The apology comes two weeks after the federal Truth and Reconciliation Commission released its damning report detailing the treatment of children in the government-funded, church-run Indian Residential School system, where physical, emotional and sexual abuse were rampant. The report, which said the forced assimilation amounted to "cultural genocide," called on governments to commit to reducing the number of aboriginal children in care, in part by working harder to keep families together.

Mr. Selinger said it is important to "acknowledge and appreciate" the meaning of the words "cultural genocide."

"The reality is that, like residential schools, the effects of the Sixties Scoop remain with us today," he said. "The human impact on families and communities are profound and cannot easily be reconciled."

Prime Minister Stephen Harper apologized in 2008 for the horrific treatment of children in residential schools, and some survivors have received federal compensation for what they endured. Sixties Scoop adoptees have been fighting for similar recognition, with some joining class-action lawsuits in Ontario, Manitoba, Alberta and Saskatchewan.

Tony Merchant, the lawyer representing claimants in the three Prairie provinces, said he will include the Premier's statement in his certification filings, which also name the federal government. The apology, he said, will inevitably improve the suits' chances of going forward because it shows "some basis in fact."

In a statement, the Assembly of Manitoba Chiefs cautioned that the sincerity of Mr. Selinger's remarks should be measured by the actions the province takes in the months and years to come. It also said the public apology marks a "private opportunity" for survivors to begin their healing.

For Ms. Waters, who remembers being apprehended outside her band office and dressed up for a photograph later shown to prospective adoptive parents, the apology is, indeed, a step toward reconciliation. "It's our time," she said.

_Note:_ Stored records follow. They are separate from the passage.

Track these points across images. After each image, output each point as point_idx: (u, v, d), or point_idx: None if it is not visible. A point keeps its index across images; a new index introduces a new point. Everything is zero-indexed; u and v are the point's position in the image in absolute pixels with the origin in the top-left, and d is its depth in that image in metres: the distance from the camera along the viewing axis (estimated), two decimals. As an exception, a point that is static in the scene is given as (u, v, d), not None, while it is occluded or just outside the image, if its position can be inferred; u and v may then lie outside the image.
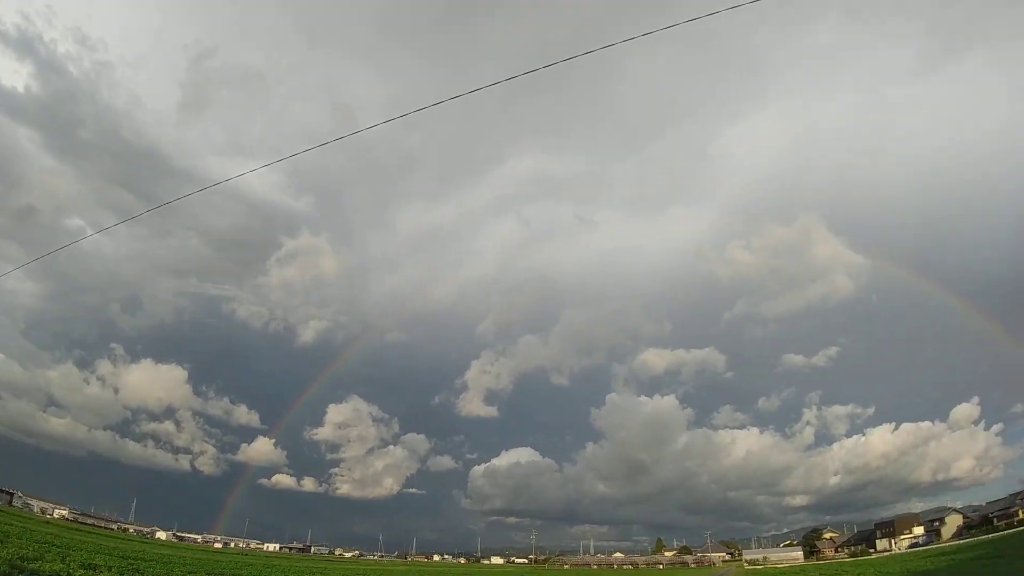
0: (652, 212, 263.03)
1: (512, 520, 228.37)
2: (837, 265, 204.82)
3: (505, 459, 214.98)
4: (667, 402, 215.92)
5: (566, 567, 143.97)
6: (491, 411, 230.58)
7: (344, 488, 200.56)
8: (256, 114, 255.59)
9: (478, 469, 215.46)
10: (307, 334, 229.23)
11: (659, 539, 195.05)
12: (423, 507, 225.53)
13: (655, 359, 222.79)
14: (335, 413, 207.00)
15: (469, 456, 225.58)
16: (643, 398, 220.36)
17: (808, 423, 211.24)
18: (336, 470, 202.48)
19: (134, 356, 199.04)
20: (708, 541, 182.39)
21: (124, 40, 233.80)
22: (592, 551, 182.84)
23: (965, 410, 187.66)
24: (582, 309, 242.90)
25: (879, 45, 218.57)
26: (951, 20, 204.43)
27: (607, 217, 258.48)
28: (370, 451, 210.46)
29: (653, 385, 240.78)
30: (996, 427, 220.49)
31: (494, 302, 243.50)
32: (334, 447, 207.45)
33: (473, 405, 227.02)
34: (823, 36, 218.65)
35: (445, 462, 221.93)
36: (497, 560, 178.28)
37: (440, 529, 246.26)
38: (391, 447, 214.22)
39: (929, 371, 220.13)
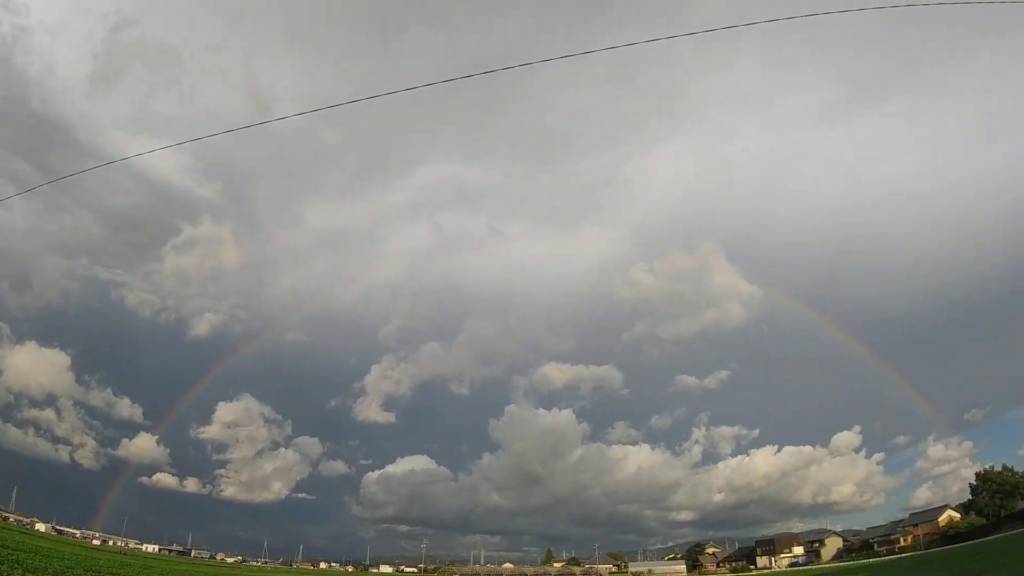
0: (563, 229, 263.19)
1: (404, 528, 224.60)
2: (732, 293, 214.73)
3: (400, 466, 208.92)
4: (564, 416, 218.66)
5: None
6: (389, 417, 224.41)
7: (230, 490, 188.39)
8: (167, 92, 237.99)
9: (372, 476, 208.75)
10: (201, 327, 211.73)
11: (548, 550, 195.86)
12: (312, 513, 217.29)
13: (555, 373, 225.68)
14: (225, 411, 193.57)
15: (363, 462, 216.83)
16: (541, 411, 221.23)
17: (697, 442, 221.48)
18: (222, 471, 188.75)
19: (20, 337, 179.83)
20: (596, 553, 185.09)
21: (46, 4, 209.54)
22: (482, 561, 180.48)
23: (846, 437, 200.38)
24: (487, 320, 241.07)
25: (790, 91, 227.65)
26: (860, 73, 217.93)
27: (519, 230, 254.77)
28: (260, 453, 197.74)
29: (552, 398, 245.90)
30: (877, 456, 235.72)
31: (399, 307, 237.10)
32: (221, 447, 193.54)
33: (371, 410, 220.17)
34: (739, 78, 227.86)
35: (338, 467, 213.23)
36: (386, 569, 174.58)
37: (329, 536, 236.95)
38: (282, 449, 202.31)
39: (813, 399, 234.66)
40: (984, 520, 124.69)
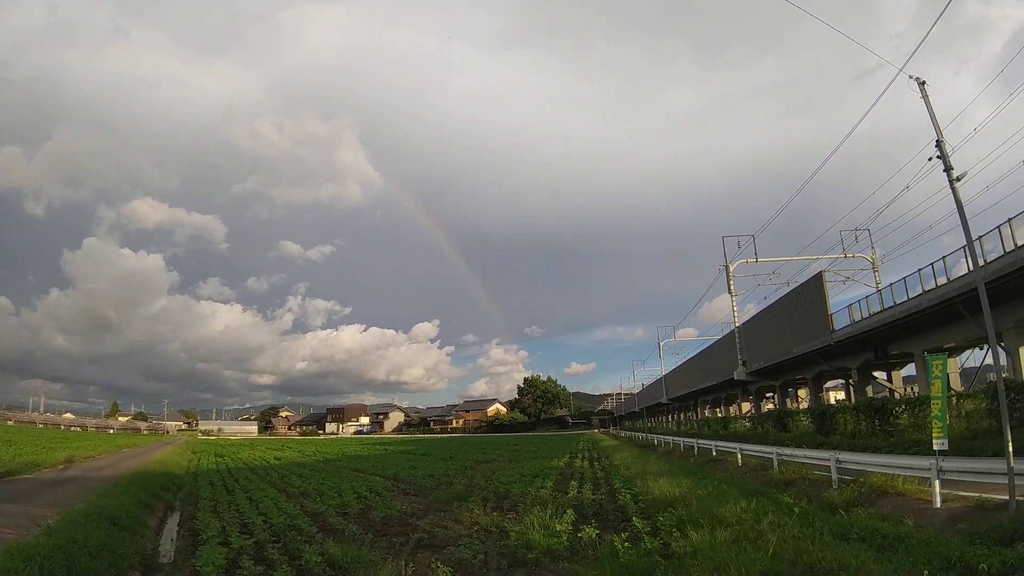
0: (197, 54, 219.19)
1: None
2: (355, 173, 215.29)
3: None
4: (152, 261, 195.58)
5: (9, 423, 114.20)
6: None
7: None
8: None
9: None
10: None
11: (115, 403, 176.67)
12: None
13: (149, 211, 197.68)
14: None
15: None
16: (127, 251, 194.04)
17: (291, 310, 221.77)
18: None
19: None
20: (166, 409, 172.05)
21: None
22: (42, 408, 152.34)
23: (425, 328, 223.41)
24: (83, 133, 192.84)
25: (467, 5, 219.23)
26: (530, 16, 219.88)
27: (145, 38, 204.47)
28: None
29: (141, 239, 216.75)
30: (448, 348, 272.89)
31: None
32: None
33: None
34: None
35: None
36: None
37: None
38: None
39: (405, 288, 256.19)
40: (526, 418, 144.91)
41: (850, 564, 7.61)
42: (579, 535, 10.94)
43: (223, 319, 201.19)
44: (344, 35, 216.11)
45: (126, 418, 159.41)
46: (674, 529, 10.78)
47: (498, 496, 18.17)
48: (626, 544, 9.78)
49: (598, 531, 11.30)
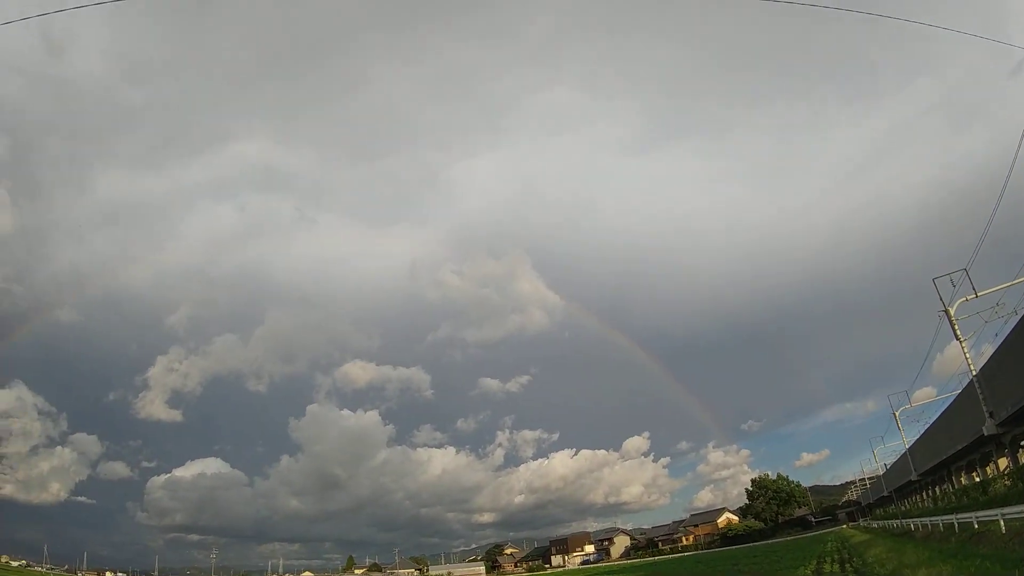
0: (375, 225, 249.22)
1: (195, 537, 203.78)
2: (536, 300, 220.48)
3: (189, 470, 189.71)
4: (369, 417, 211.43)
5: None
6: (175, 415, 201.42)
7: (7, 488, 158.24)
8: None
9: (157, 480, 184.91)
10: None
11: (350, 557, 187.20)
12: (94, 518, 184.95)
13: (360, 373, 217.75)
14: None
15: (147, 464, 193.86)
16: (345, 412, 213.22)
17: (500, 445, 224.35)
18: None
19: None
20: (398, 558, 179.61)
21: None
22: (281, 570, 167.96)
23: (636, 442, 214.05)
24: (290, 313, 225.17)
25: (602, 119, 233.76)
26: (663, 109, 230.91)
27: (329, 221, 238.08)
28: (34, 449, 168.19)
29: (356, 399, 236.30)
30: (663, 460, 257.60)
31: (191, 293, 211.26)
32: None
33: (155, 407, 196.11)
34: (557, 100, 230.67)
35: (119, 469, 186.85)
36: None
37: (113, 544, 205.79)
38: (59, 447, 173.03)
39: (607, 405, 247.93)
40: (762, 524, 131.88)
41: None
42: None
43: (439, 463, 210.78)
44: (499, 178, 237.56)
45: (361, 571, 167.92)
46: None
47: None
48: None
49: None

But for others, such as Manitoba adoptee Christine Merasty, the statement is too little, too late.

She was taken from her mother in the early 1970s, when she was just four months old, and raised in rural Manitoba. Her mother was a residential school survivor and later became one of Canada's murdered and missing aboriginal women; her body was found on a highway outside Winnipeg.

"They didn't give my family a chance," Ms. Merasty said ahead of the apology. "I had a family searching for me for 20 years, wanting me."